Coach Rob Sanicola had seen enough. His basketball team’s 13-point lead was gone. St. Joseph’s lead over Bates was down to a point with more than 10 minutes left to play.
No one wearing a St. Joseph’s uniform Tuesday night had ever played Bates and walked off the court a winner. Before his players let another team’s momentum roll over them, Sanicola called a timeout. He had just enough time to coach and to teach.
Early-season, nonconference basketball games are not unlike pop quizzes. Game or quiz, each can be used to expose or reinforce what you know and what you don’t know. Games played within the conference are the tests. Tuesday night’s game with Bates seemed to be both quiz and test.
Go for the easier shots, Sanicola told Julio Vazquez, his veteran point guard and the team’s only senior. Get the ball inside to Nicholas Jobin.
So Vazquez did. Jobin’s slam dunk was the shot in the arm that energized teammates and fans. St. Joseph’s won 66-54 for its third win in three games.
“It was pretty fun,” said Vazquez, a sports management major from Waterbury, Conn. “For us to control the game like we did shows how we’ve grown as a team. It’s different. Everyone’s contributing. We have a lot of unsung heroes. Then you get a Steve Simonds who comes in and scores 25 points.”
Simonds didn’t play much last season, his first after leading Bonny Eagle High to the Western Class A playoffs. Fifteen of his points came on 3-point shots.
Vazquez has been on teams that won 19, 20 and 18 games the past three seasons. The Monks have lost nine games or fewer in each of those seasons. But they’ve not made it to the NCAA Division III playoffs, the final exams.
“Playing and winning three games means we have 22 to go,” said Jobin, a junior big man from Westbrook. “We want a conference championship.”
Tuesday night, Jobin was matching moves frequently with Eddie Bogdanovich, a very familiar rival and friend from Portland High. On the court they know each other too well.
“It’s kind of a competitive thing,” said Jobin. “I know there’s more interest when we play a Maine school but it doesn’t really matter to us who the opponent is. These games are helping us get prepared.”
St. Joseph’s opened by beating Bowdoin, the University of Southern Maine and Bates.
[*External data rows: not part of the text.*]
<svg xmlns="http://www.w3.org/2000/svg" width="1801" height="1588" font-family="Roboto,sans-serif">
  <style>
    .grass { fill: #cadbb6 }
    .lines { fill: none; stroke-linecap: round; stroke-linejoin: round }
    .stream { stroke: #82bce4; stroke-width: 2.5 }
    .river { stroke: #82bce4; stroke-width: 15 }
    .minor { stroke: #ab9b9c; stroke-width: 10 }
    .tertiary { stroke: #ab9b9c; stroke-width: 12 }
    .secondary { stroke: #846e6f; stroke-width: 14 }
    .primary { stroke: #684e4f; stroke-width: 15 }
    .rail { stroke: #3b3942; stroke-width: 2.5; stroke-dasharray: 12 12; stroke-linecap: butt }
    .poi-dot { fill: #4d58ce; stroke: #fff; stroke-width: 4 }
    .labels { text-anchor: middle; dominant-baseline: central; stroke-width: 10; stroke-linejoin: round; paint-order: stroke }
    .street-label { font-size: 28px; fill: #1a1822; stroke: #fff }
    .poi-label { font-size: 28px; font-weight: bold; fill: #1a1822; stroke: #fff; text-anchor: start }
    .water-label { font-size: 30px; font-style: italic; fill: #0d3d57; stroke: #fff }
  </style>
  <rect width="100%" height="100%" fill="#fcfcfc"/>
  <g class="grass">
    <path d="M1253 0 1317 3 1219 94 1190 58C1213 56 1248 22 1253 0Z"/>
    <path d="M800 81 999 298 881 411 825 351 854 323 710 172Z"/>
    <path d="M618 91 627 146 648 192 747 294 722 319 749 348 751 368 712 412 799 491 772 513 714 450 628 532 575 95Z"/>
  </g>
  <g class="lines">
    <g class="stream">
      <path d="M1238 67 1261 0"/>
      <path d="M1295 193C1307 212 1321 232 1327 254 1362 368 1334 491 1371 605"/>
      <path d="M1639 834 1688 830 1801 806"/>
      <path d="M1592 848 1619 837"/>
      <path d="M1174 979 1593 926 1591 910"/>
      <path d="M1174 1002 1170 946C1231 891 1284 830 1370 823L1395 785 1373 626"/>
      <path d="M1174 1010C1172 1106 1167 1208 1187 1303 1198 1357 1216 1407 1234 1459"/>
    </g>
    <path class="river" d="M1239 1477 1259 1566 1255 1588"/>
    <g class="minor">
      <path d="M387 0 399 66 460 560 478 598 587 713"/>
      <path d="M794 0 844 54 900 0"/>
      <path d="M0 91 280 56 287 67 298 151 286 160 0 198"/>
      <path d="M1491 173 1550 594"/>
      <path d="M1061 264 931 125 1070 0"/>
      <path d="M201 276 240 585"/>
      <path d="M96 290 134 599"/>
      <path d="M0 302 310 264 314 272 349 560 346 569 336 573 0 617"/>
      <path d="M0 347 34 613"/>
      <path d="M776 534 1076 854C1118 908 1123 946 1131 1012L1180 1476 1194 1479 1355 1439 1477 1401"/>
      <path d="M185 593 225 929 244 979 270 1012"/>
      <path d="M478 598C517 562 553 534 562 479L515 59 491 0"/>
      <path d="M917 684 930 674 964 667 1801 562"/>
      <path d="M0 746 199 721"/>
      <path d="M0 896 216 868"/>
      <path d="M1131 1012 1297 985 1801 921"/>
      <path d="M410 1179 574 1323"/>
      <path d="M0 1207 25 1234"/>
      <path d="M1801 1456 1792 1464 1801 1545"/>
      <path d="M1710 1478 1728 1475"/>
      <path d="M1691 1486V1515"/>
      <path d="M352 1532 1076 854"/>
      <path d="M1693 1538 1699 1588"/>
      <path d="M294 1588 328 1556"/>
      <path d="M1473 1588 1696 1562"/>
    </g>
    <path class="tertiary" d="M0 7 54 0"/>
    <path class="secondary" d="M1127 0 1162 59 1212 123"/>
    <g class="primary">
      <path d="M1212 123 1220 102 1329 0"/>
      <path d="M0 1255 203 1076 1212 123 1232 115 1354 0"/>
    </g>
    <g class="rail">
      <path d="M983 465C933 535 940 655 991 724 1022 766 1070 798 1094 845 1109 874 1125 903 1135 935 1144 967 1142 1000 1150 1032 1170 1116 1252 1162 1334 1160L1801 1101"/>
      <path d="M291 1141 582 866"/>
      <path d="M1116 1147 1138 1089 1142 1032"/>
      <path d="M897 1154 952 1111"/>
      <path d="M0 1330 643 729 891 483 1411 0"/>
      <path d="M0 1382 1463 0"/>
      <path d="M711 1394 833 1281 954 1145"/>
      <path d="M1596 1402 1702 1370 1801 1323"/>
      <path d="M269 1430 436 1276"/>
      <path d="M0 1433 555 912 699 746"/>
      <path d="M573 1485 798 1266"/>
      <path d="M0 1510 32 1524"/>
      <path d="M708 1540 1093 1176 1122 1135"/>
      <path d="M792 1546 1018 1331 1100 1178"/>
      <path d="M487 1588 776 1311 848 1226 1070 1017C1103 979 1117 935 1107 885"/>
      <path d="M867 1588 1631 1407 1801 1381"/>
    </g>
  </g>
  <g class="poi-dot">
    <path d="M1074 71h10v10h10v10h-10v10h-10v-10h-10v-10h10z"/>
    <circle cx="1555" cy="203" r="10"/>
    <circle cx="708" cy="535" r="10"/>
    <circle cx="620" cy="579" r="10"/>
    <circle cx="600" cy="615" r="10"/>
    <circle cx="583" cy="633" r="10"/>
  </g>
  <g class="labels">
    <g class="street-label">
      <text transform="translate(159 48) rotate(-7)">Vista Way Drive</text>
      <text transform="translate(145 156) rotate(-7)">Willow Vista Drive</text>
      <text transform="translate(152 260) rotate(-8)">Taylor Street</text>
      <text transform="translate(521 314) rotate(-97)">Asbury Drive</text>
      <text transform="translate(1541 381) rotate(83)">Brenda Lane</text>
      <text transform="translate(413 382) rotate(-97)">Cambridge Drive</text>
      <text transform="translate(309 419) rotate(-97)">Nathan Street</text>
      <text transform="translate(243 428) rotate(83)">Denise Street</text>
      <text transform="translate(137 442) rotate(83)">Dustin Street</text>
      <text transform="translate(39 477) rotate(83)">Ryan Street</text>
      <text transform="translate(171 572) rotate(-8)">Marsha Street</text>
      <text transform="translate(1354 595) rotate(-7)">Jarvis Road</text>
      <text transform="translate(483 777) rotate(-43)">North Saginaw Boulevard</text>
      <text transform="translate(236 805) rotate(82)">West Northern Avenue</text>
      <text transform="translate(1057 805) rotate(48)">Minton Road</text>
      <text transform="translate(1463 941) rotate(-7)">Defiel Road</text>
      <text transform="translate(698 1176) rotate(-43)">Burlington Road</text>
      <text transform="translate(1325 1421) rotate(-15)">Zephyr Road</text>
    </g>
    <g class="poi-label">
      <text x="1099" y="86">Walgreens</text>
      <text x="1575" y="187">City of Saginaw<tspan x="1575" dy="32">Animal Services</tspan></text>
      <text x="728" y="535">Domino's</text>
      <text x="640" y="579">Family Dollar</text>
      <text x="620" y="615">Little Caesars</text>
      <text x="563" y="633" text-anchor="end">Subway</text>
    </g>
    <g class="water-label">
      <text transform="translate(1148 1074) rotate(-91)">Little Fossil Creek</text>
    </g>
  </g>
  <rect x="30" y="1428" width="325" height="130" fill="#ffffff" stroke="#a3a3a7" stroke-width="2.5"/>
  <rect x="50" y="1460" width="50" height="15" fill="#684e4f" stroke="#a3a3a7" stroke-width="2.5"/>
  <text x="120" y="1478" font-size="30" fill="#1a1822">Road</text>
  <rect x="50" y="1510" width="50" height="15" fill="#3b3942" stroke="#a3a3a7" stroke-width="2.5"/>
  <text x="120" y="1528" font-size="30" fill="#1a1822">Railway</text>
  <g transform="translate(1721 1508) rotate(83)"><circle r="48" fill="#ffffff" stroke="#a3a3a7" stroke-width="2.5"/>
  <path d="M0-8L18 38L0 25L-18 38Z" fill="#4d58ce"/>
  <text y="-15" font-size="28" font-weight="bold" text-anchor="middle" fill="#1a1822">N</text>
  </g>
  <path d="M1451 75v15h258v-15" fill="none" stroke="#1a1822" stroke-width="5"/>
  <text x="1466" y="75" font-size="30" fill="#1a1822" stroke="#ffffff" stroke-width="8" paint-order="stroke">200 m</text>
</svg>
Listening to Vazquez and Jobin, no one should read significance into the victories.
“We can be happy with the energy we’ve taken away from each win,” said Jobin, too conscious of his answers. “But only a little.”
Ollie Koo’s three goals and five assists in wins over the University of New England, Salve Regina and Suffolk University earned him New England Small College Athletic Conference player of the week in men’s hockey. His three goals were scored on Suffolk in Sunday’s game. Koo (Greenwich, Conn.) leads all NESCAC players with 10 points. Bowdoin plays rival Colby on Friday night at home.
UNIVERSITY OF NEW ENGLAND
Teammates Beth Suggs (Bath) and Meghan Gribbin (Windham) had big nights against Bowdoin College and were rewarded with Commonwealth Coast Conference Player of the Week and Rookie of the Week recognition in women’s basketball. Suggs, a senior forward, scored 22 points and had 11 rebounds in the 40-point victory over Bowdoin. Suggs was 10 of 12 (83 percent) from the floor. Gribbin, the team’s point guard, scored 13. The win over Bowdoin was the first in 18 games dating back to the 1994-95 season.
UNIVERSITY OF SOUTHERN MAINE
Kristin Potito has the distinction of playing on two team sports that reached the NCAA playoffs in the same academic year 25 years ago. It’s not a singular distinction but is probably the first. Potito is the all-time single-season and career scoring leader at USM in field hockey. Her 1987 field hockey team, coached by Paula Hodgdon, is the first USM team to qualify for the NCAA Division III playoffs. That team will be honored at Friday night’s Husky Heroes banquet at the Portland Club along with administrators Doc Costello and Al Bean, Coach Gary Fifield and All-American Ashley Marble.
But Potito also played on the women’s basketball team, coached by Fifield, that reached the NCAA playoffs. Julie Plant did it twice in 1997-98 and 1998-99 in basketball and softball. Danielle DeGraw and Amanda Kimball did the basketball-softball double in 1997-98 and Haley Jordan did the women’s basketball-lacrosse double in 2010.